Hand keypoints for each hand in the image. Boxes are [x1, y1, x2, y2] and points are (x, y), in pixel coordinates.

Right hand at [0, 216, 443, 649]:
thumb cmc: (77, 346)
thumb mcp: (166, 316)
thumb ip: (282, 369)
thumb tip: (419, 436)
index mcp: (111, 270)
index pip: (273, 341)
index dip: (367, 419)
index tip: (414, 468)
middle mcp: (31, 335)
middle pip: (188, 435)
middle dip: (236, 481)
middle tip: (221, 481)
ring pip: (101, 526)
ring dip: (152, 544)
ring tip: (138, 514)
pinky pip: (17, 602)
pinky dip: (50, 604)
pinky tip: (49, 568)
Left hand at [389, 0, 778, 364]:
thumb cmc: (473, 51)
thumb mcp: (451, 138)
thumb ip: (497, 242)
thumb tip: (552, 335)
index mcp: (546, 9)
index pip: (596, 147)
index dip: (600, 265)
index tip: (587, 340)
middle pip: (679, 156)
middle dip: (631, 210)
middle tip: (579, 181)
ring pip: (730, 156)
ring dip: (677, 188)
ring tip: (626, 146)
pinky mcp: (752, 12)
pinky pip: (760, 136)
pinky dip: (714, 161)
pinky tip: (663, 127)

# # # # #

* **Task statement**
Write every line of the entries again, word for word.

* **Solution to this task**
Hand keypoints for each hand in the image. Boxes are [x1, y1, x2, y2] and points are (x, y), in pixel coordinates.

Right hand at [0, 216, 443, 649]:
thumb cmc: (77, 346)
thumb mcp: (166, 316)
thumb ip: (282, 369)
thumb tip: (419, 436)
index mcp: (111, 270)
index pip: (273, 341)
index dip: (367, 419)
index tip: (414, 468)
middle mcp: (31, 335)
middle pip: (188, 435)
middle dip: (236, 481)
middle tip: (221, 481)
ring pip: (101, 526)
ring dip: (152, 544)
ring tip: (138, 514)
pinky pip: (17, 602)
pinky dip: (50, 604)
pinky tip: (49, 568)
Left hand at [389, 0, 778, 364]:
thumb cmc: (473, 51)
thumb mcp: (451, 138)
thumb ip: (497, 242)
thumb tip: (552, 335)
index mcp: (546, 9)
index pip: (596, 147)
index dip: (600, 265)
index tip: (587, 340)
middle pip: (679, 156)
middle dip: (631, 210)
middle tip: (579, 181)
ring pip: (730, 156)
ring dip: (677, 188)
ring tip: (626, 146)
pinky mcp: (752, 12)
pinky pip: (760, 136)
pinky dip: (714, 161)
pinky tip: (663, 127)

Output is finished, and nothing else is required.